Prediction of Diabeties using Machine Learning Algorithms

Diabetes scientifically termed Diabetes Mellitus is the chronic condition of high glucose in the bloodstream. The carbohydrate-rich food is broken down into glucose which is transferred into the blood. The pancreas produces a hormone known as insulin that brings the sugar from the blood to all the cells, which generates energy. However, when insulin does not play the role, glucose stays in the blood for a longer time, which can cause serious health problems. Undiagnosed diabetes can lead to serious and untreatable diseases ahead in life. The disease can affect the person irrespective of their age group and require periodic assessments for the same. There are broadly 3 types of diabetes types: Type 1, Type 2, and gestational diabetes.
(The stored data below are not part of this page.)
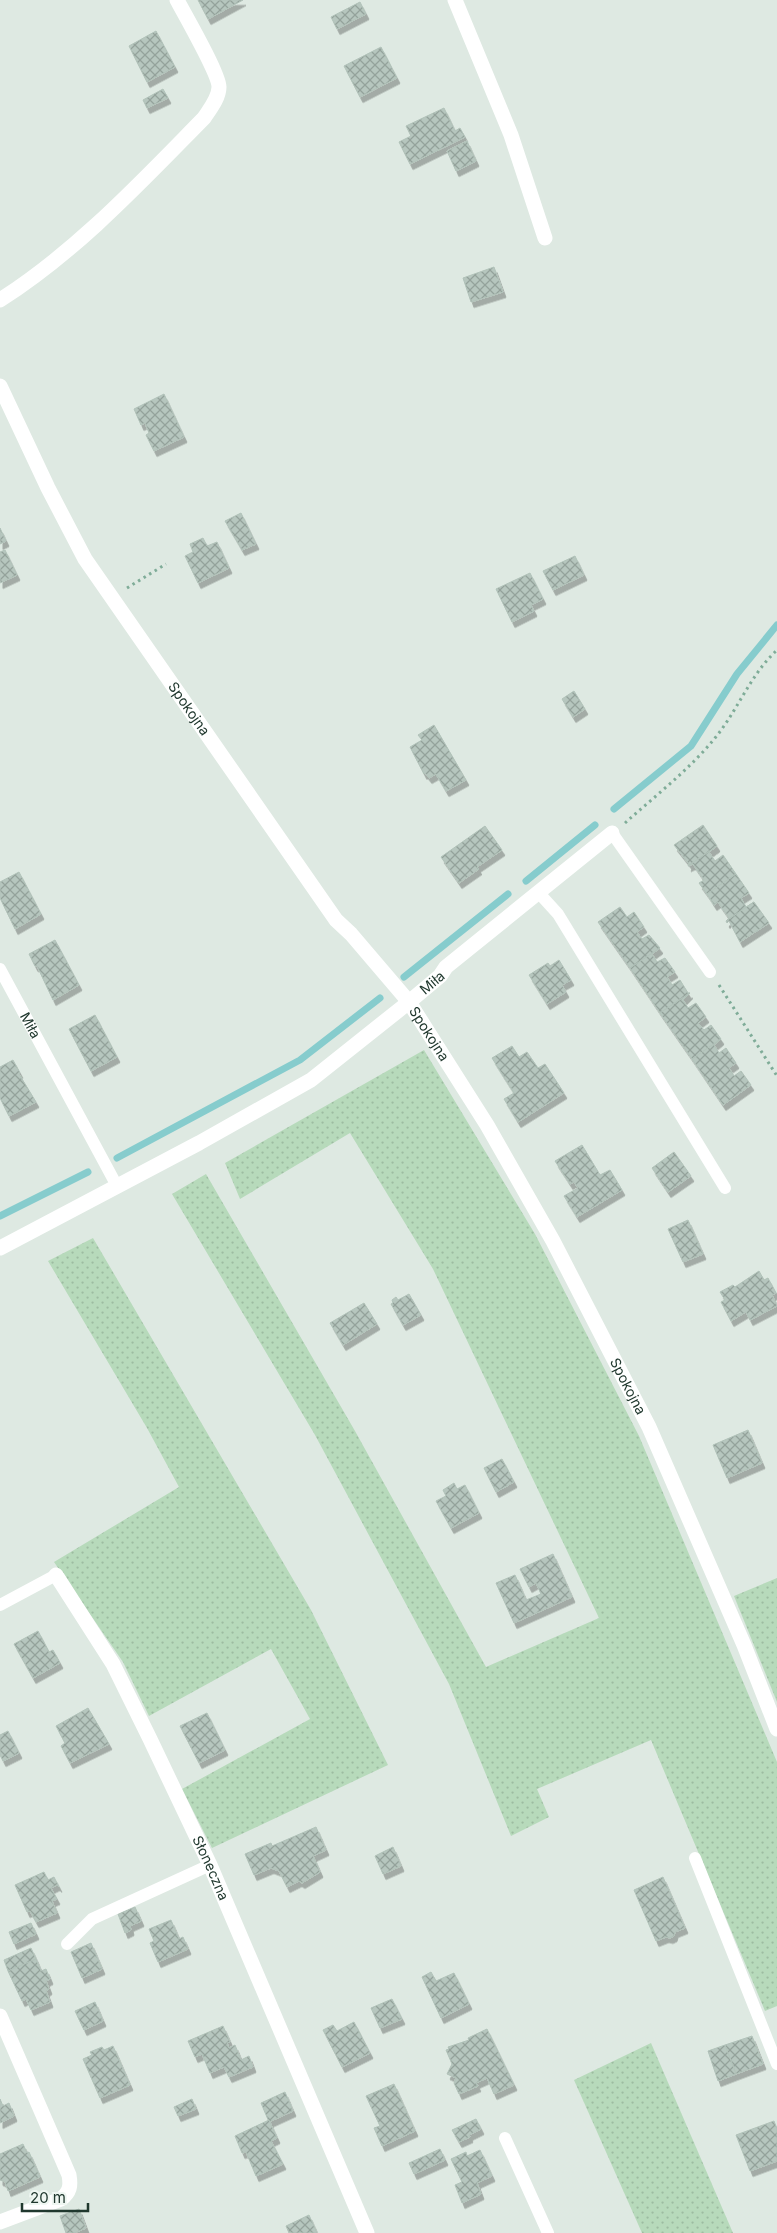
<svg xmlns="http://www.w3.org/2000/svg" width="777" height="2233" font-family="Inter,sans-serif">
<defs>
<pattern id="grass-dots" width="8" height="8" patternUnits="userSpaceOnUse" patternTransform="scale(1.25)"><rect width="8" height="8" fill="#b7dabb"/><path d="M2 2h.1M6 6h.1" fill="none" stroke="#9dbca1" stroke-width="1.8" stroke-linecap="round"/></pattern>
<pattern id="building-cross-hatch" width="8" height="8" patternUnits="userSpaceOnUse" patternTransform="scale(1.25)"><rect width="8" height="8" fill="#b6c6be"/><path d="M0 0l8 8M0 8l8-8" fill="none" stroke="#94a29b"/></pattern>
<filter id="shadow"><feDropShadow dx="3" dy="5.5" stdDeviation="0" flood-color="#0004"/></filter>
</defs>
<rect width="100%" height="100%" fill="#dee9e2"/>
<g fill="url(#grass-dots)">
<path d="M424,1050L535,1234L639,1436L777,1762V2006L765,2011L651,1740L537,1789L549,1817L511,1836L449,1684L315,1435L172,1194L206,1174L355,1431L486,1667L599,1618L433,1269L350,1133L240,1199L225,1163Z"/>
<path d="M93,1238L311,1610L388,1765L212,1848L182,1789L310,1719L271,1649L149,1716L123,1662L54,1562L179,1487L147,1428L48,1261Z"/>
<path d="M777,1578V1702L734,1596Z"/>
<path d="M651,2043L733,2233H642L574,2080Z"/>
</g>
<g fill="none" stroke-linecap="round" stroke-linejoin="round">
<g stroke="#86cccd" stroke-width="7">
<path d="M614,809L691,746L737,674L777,625"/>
<path d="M526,881L595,825"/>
<path d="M404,977L508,894"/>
<path d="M117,1158L300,1060L380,998"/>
<path d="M0,1216L88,1172"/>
</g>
</g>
<g fill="url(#building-cross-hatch)" stroke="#b1c2b9" filter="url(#shadow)">
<path d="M198,0H243L208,19Z"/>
<path d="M360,2L366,14L337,29L331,17Z"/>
<path d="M156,31L175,67L147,82L129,46Z"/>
<path d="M381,47L397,78L360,97L344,66Z"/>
<path d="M163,89L168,98L147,108L143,100Z"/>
<path d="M444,108L455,131L460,128L465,137L410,164L399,142L411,136L406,126Z"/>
<path d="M467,141L476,161L456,171L447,151Z"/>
<path d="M494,267L503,292L471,302L463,278Z"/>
<path d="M164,394L184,437L154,451L146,435L149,433L145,423L141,425L134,409Z"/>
<path d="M241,513L256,544L242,550L225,521Z"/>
<path d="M0,528L6,541L0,544Z"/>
<path d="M203,538L207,546L217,542L229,568L198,583L185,556L193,552L190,544Z"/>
<path d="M5,550L17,575L0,583V552Z"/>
<path d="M575,556L584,575L553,590L543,571Z"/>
<path d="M530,573L543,599L531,605L534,611L512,622L496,589Z"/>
<path d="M574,691L585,709L573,717L562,699Z"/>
<path d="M434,725L466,780L446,791L436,774L429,778L425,773L424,774L410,747L422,740L418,735Z"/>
<path d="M703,825L717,846L688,866L689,864L674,845Z"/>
<path d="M485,826L502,850L477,867L479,869L459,883L441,857Z"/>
<path d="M717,846L709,852L715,861L723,855L736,874L707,894L699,883L704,880L693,864L688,866Z"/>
<path d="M19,872L41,914L15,929L0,898V882Z"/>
<path d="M736,874L749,893L741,898L746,907L754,902L726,921L729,918L718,902L714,905L707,894Z"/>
<path d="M754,902L769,923L740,942L729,921L727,923L726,921Z"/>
<path d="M620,907L627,917L634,912L644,927L637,932L642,939L649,935L660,948L630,968L598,922Z"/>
<path d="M55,940L79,985L53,1000L37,966H35L29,954Z"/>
<path d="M660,948L652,954L657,962L665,958L675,972L667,977L672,985L680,980L688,993H690L660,1013L630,968Z"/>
<path d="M559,960L571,980L562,985L566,992L547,1004L529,975L548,963L550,966Z"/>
<path d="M690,993L683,1000L688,1008L696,1003L706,1017L698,1023L704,1030L711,1025L721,1039L692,1059L660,1013Z"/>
<path d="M95,1015L117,1057L91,1071L69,1029Z"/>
<path d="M721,1039L714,1045L719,1053L726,1048L736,1063L729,1068L734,1076L741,1071L751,1085L723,1105L692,1059Z"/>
<path d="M512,1046L519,1057L527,1052L538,1068L545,1064L564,1093L518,1122L504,1099L514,1093L492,1058Z"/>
<path d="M13,1060L20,1073L19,1074L36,1102L9,1116L0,1098V1067Z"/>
<path d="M582,1145L600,1175L610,1170L622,1190L577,1217L564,1196L578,1188L574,1182L570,1184L555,1161Z"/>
<path d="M674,1152L691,1176L668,1192L652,1168Z"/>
<path d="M688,1220L703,1254L683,1262L668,1229Z"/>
<path d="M759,1271L764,1280L768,1278L776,1293L772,1295L777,1306L750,1320L746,1312L731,1321L721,1302L725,1300L720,1292L733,1285L735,1287Z"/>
<path d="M409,1294L421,1315L403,1325L391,1304L393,1303L392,1300L396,1297L398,1300Z"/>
<path d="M364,1303L377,1324L343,1345L330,1323Z"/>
<path d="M748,1430L762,1463L727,1478L713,1445Z"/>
<path d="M502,1459L514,1482L496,1492L484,1468Z"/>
<path d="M454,1483L457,1489L465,1485L479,1513L451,1528L436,1501L446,1496L443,1490Z"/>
<path d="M553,1554L572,1597L514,1623L496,1583L515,1575L526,1600L541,1594L536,1583L529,1587L520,1569Z"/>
<path d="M38,1631L49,1652L53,1650L60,1663L33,1678L14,1644Z"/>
<path d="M88,1708L109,1744L70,1763L61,1746L65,1743L56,1726Z"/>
<path d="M207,1713L225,1750L199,1763L180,1726Z"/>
<path d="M8,1731L19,1753L3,1761L0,1755V1735Z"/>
<path d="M316,1827L326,1850L313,1856L320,1872L302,1883L299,1881L287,1887L279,1871L271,1868L254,1875L245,1854L271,1843L272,1846Z"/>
<path d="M393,1847L401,1866L383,1874L375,1856Z"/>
<path d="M44,1872L48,1880L54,1877L59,1887L57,1885L51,1888L57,1899L52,1901L57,1913L36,1922L30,1911L27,1912L15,1885Z"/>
<path d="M663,1877L685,1928L675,1932L674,1936L670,1938L666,1937L656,1941L634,1890Z"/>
<path d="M135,1907L141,1921L130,1926L131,1930L125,1933L118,1914Z"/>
<path d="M171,1920L179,1939L183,1937L188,1949L158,1962L150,1943L154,1941L149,1929Z"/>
<path d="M31,1923L36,1934L14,1944L9,1932Z"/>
<path d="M91,1943L102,1969L82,1978L71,1952Z"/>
<path d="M31,1948L36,1959L8,1971L4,1960Z"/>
<path d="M36,1959L41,1971L46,1969L50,1979L46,1981L49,1989L46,1991L50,2002L31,2010L26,1999L22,2001L8,1971Z"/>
<path d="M431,1972L436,1981L454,1973L469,2004L441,2018L422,1977Z"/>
<path d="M392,1999L402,2019L380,2028L371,2008Z"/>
<path d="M95,2002L103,2021L84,2030L75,2011Z"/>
<path d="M354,2022L370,2053L342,2067L323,2030L333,2025L337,2031Z"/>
<path d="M223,2026L230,2042L227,2043L229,2048L235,2045L241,2060L249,2056L253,2067L229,2077L224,2067L210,2073L202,2054L195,2057L188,2041Z"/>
<path d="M487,2029L514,2085L494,2094L487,2078L476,2083L478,2086L459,2094L454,2083L456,2078L447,2074L452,2064L446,2050L449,2049L448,2047L469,2040L468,2038Z"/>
<path d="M752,2036L763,2064L736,2074L725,2045Z"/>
<path d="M725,2045L736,2074L718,2081L708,2051Z"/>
<path d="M113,2046L130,2085L100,2098L83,2059L92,2055L90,2052L102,2047L104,2050Z"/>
<path d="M394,2084L415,2131L382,2146L374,2128L380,2126L366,2096Z"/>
<path d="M285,2092L293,2111L269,2122L261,2103Z"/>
<path d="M0,2099L3,2106L9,2103L14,2116L0,2123Z"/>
<path d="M192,2099L196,2109L178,2116L174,2107Z"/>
<path d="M476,2119L481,2129L469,2135L470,2137L459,2142L452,2130Z"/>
<path d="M269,2120L277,2138L271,2141L283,2164L256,2176L246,2152L242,2153L235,2136Z"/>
<path d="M774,2121L777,2129V2161L750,2171L736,2135Z"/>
<path d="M23,2144L27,2153L29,2152L40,2177L8,2191L5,2182L0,2180V2154Z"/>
<path d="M440,2149L445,2160L414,2174L409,2163Z"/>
<path d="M480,2150L492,2176L477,2183L481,2194L462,2203L455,2185L462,2182L451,2159L466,2152L467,2156Z"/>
<path d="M79,2209L86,2228L74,2233H66L60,2216Z"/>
<path d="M309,2215L317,2233H289L286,2226Z"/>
</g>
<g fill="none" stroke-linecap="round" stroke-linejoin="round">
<g stroke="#7fac98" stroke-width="3" stroke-dasharray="2.5 4" stroke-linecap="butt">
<path d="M127,588L166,564"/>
<path d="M625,823C655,796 689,770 715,738C738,710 750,675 777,650"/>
<path d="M719,985L777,1076"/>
</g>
<g stroke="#fff" stroke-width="12">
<path d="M612,833L710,972"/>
<path d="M538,892L558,914L725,1188"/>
<path id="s1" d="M0,969L117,1186"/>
<path d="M0,1605L56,1575"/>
<path d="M695,1858L777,2064"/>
<path d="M67,1944L92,1919L210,1865"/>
<path d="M505,2138L548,2233"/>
</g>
<g stroke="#fff" stroke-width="15">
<path d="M455,0L511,135L545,238"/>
<path d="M0,300C77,251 141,182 204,118C210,109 219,98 219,87C219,74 185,15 177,0"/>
<path id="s2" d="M0,386L48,488L85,559L336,920L351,934L409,1002L487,1125L553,1241L649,1427L744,1645L777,1729"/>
<path id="s3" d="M0,1248L199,1143L311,1080L409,1002L440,976L446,967L612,833"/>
<path id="s4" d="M56,1575L113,1664L150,1739L210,1865L367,2233"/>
<path d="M0,2016L69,2175C71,2186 70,2192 61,2199L0,2222"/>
</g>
</g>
<g text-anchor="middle" stroke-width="5" stroke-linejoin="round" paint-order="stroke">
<g font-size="14" fill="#20382e" stroke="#eef6f1">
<text dy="5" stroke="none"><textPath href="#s2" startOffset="375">Spokojna</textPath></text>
<text dy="5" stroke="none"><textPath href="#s3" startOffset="509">Miła</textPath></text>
<text dy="5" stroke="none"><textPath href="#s1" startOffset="64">Miła</textPath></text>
<text dy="5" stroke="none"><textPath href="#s2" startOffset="780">Spokojna</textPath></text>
<text dy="5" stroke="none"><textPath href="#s2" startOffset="1185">Spokojna</textPath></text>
<text dy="5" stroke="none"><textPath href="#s4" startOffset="332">Słoneczna</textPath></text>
</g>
</g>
<path d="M22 2203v8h66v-8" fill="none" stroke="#20382e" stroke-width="2.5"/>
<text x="30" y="2203" font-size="15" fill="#20382e" stroke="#eef6f1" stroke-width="4" paint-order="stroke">20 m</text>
</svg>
The detection at a budding stage is imminent because that can save millions of people from dying or at least extending their lifetime. In the world of technology and automation, using Artificial Intelligence for better predictive analysis can help identify it from the initial screening, and being an algorithmic process, the probability of facing an error is negligible. People of all gender and status can then afford and avoid the complications. The proposed method can predict budding diabetes with its approach successfully.

Overview

Installment
Dataset
Methodology
Resuls
Conclusion

Installation

Download Diabetes_Prediciton_using_ML.ipynb
Download the dataset in your working directory.
Run this notebook in colab

Dataset

The dataset used for the implementation is the PIMA dataset that is publicly available. The dataset can be downloaded from Kaggle: https://www.kaggle.com/uciml/pima-indians-diabetes-database. The dataset contains 768 instances and has 8 attributes that can help detect the presence of diabetes in a person. The selected dataset is a subset of a larger dataset held by the National Institutes of Diabetics and Digestive and Kidney Diseases, which targets the age from 21 years to 81 years. Diabetic patients account for 34.9% of the whole sample, whereas non-diabetic patients account for 65.1%. The dataset includes attributes like Pregnancies, Age, BMI, Insulin, Blood Pressure, Skin Thickness, and Diabetes Pedigree Function. The results are marked in the outcome column where '0' represents a healthy person while diabetic persons are marked with '1'.

Methodology

The proposed approach first prepares the dataset to feed the module. Preprocessing helps cleaning the dataset that would further increase the efficiency of training the model. To process the module, seven different algorithms are compared in order to understand which works better and more efficiently according to the approach.

Preprocessing

Model Section

Logistic Regression
K Nearest Neighbors
Support Vector Machine
Naive Bayes
Decision Tree
Random Forest
XGBoost

Results and Evaluation

The confusion matrix evaluates the performance of the models by dividing the samples into 4 classes that represent True Positives, True Negatives, False Positives, and False Negatives. The total of all the sections is represented by ‘n’ which is the sample size of the test dataset. Each algorithm is evaluated based on the evaluation matrix that included: precision, recall, f1-score, and support. The accuracies achieved are displayed in the table below:

Models	Accuracy
Logistic Regression	79.87%
K Nearest Neighbors	81.81%
Support Vector Machine	80.51%
Naive Bayes	80.51%
Decision Tree	69.48%
Random Forest	77.92%
XGBoost	78.57%

Conclusion

The reduced features and substitution of zero values with the mean of each attribute assisted in giving better training to the model which helped in achieving better outcomes. Based on the top four features, the models were developed that could easily reach up to 80%. K Nearest Neighbor achieved the highest accuracy amongst all with 81.81%. Although there is quite a room to improve the accuracy and precision of the model that would benefit people in knowing if they are susceptible to diabetes early in life. Diabetes must be detected in its early stages if it is to be treated properly and to curtail its side effects. This paper proposed a machine learning method for predicting diabetes levels. The method may also assist researchers in developing an accurate and useful tool that will reach physicians' tables to assist them in making better decisions about their diabetes state.